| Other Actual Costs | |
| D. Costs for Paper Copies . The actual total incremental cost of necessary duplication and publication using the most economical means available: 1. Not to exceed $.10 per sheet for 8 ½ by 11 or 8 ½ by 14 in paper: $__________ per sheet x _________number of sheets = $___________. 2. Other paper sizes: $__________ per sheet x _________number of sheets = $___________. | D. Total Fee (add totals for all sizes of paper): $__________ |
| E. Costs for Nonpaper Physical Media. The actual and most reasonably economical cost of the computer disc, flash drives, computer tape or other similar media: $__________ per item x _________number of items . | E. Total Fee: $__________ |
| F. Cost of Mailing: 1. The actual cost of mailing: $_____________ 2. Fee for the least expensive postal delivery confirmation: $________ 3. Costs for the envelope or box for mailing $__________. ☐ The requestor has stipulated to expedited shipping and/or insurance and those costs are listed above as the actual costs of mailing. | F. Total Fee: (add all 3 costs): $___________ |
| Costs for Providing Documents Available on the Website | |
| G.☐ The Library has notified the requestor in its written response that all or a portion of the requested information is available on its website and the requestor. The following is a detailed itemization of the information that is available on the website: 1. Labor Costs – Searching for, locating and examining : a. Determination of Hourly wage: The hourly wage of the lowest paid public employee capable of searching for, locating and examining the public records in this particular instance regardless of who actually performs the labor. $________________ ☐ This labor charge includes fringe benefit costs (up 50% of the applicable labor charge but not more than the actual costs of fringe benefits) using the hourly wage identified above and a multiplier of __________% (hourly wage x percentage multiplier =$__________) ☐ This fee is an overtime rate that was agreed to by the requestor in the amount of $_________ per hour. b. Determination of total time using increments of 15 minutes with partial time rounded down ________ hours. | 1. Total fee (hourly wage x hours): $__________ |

• **Exercise prompt**
Each line from the one holding "Total Fee: $__________ |" through the last line of the data is to be transcribed exactly, with nothing else added.

• **Response for this exercise**
| E. Costs for Nonpaper Physical Media. The actual and most reasonably economical cost of the computer disc, flash drives, computer tape or other similar media: $__________ per item x _________number of items . | E. Total Fee: $__________ |
| F. Cost of Mailing: 1. The actual cost of mailing: $_____________ 2. Fee for the least expensive postal delivery confirmation: $________ 3. Costs for the envelope or box for mailing $__________. ☐ The requestor has stipulated to expedited shipping and/or insurance and those costs are listed above as the actual costs of mailing. | F. Total Fee: (add all 3 costs): $___________ |
| Costs for Providing Documents Available on the Website | |
| G.☐ The Library has notified the requestor in its written response that all or a portion of the requested information is available on its website and the requestor. The following is a detailed itemization of the information that is available on the website: 1. Labor Costs – Searching for, locating and examining : a. Determination of Hourly wage: The hourly wage of the lowest paid public employee capable of searching for, locating and examining the public records in this particular instance regardless of who actually performs the labor. $________________ ☐ This labor charge includes fringe benefit costs (up 50% of the applicable labor charge but not more than the actual costs of fringe benefits) using the hourly wage identified above and a multiplier of __________% (hourly wage x percentage multiplier =$__________) ☐ This fee is an overtime rate that was agreed to by the requestor in the amount of $_________ per hour. b. Determination of total time using increments of 15 minutes with partial time rounded down ________ hours. | 1. Total fee (hourly wage x hours): $__________ |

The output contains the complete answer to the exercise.